I repeatedly followed that path – to the end. And at the end one found pleasure; which immediately resulted in the discovery that pleasure (whether that pleasure or any other) was not what you had been looking for. No moral question was involved; I was at this time as nearly non-moral on that subject as a human creature can be. The frustration did not consist in finding a “lower” pleasure instead of a “higher.” It was the irrelevance of the conclusion that marred it. The hounds had changed scent. One had caught the wrong quarry. You might as well offer a mutton chop to a man who is dying of thirst as offer sexual pleasure to the desire I am speaking of. I did not recoil from the erotic conclusion with chaste horror, exclaiming, “Not that!” My feelings could rather have been expressed in the words, “Quite. I see. But haven’t we wandered from the real point?” Joy is not a substitute for sex; sex is very often a substitute for Joy. I sometimes wonder whether all pleasures are not substitutes for joy.

In other words, the reason porn fails to satisfy, is the same reason anything else fails to satisfy – because it is not God. And the reason we become addicted to porn is the same reason anyone becomes addicted to anything – because we do not possess, and do not know how to possess, God, and thus we frantically scramble about for something to take His place. Woman may be the pinnacle of creation, but even the most beautiful and most fascinating woman ultimately fails to satisfy a man, because creation is not enough – we desire the Creator. One need only consider the endless cycle of divorce and remarriage among the world’s most beautiful people in Hollywood to see how true this is.

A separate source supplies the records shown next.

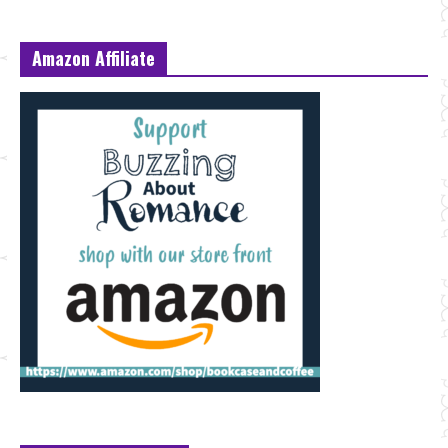
Amazon Affiliate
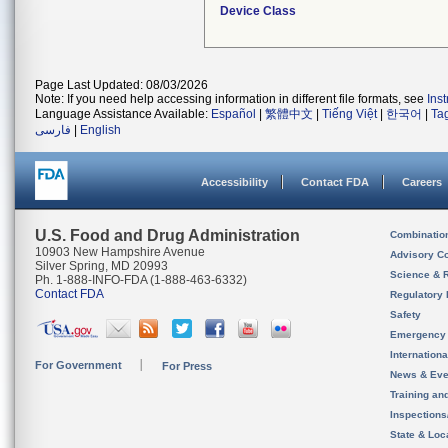
Device Class
Page Last Updated: 08/03/2026
Note: If you need help accessing information in different file formats, see
Ins
Language Assistance Available:
Español
|
繁體中文
|
Tiếng Việt
|
한국어
|
Ta
فارسی
|
English
Accessibility
Contact FDA
Careers
U.S. Food and Drug Administration
Combinatio
10903 New Hampshire Avenue
Advisory C
Silver Spring, MD 20993
Science & 
Ph. 1-888-INFO-FDA (1-888-463-6332)
Contact FDA
Regulatory 
Safety
Emergency
Internation
For Government
For Press
News & Eve
Training an
Inspection
State & Loca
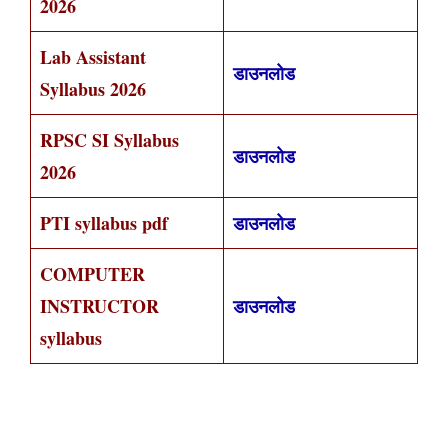
2026
Lab Assistant
डाउनलोड
Syllabus 2026
RPSC SI Syllabus
डाउनलोड
2026
PTI syllabus pdf
डाउनलोड
COMPUTER
INSTRUCTOR
डाउनलोड
syllabus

If you have ever attended AA meetings, you will have noticed the curious fact that many of those who struggle the most with addiction, are also some of the most passionate, sensitive, and interesting people you will ever meet. AA meetings are packed with people who are anything but “normal” or “boring” or “safe” – they are filled with philosophers and poets and artists, who, in their desperate desire for happiness, have followed the rabbit down the rabbit hole, only to discover their terrible mistake. This is, I think, one reason why the 12-step program puts such a strong emphasis on a belief in a “higher power.” God is the only real, long-term solution to addiction: not only because He is the only thing that can possibly fulfill the infinitude of man’s desires, but also because He is also the only One who can give us the strength we need to fight the myriad temptations we will face, and to catch us when we inevitably fail: he is both the Goal and the Safety Net.

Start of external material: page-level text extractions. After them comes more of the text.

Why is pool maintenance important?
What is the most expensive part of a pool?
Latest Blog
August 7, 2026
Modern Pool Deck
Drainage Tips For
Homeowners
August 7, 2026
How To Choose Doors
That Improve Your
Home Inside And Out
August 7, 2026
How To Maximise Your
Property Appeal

Yes, it may be possible for a certain type of person to beat a porn habit (or any other addiction) simply through willpower and psychological tricks. But in general, I do not believe most people with a porn problem will ever be able to ditch porn for good without developing a relationship with God. For without God we will continue our frantic searching for the Thing That Will Satisfy, a search that will be continually frustrated because there is nothing on Earth that can satisfy. And in our frustration we will return again and again to the thing that promises happiness, but instead leaves us feeling deflated and miserable.

Yes, a porn habit is a shameful thing. But if it brings us to our knees, and reveals our weakness and our need for something – or better yet, Someone – greater than ourselves, then it may yet prove to be our salvation.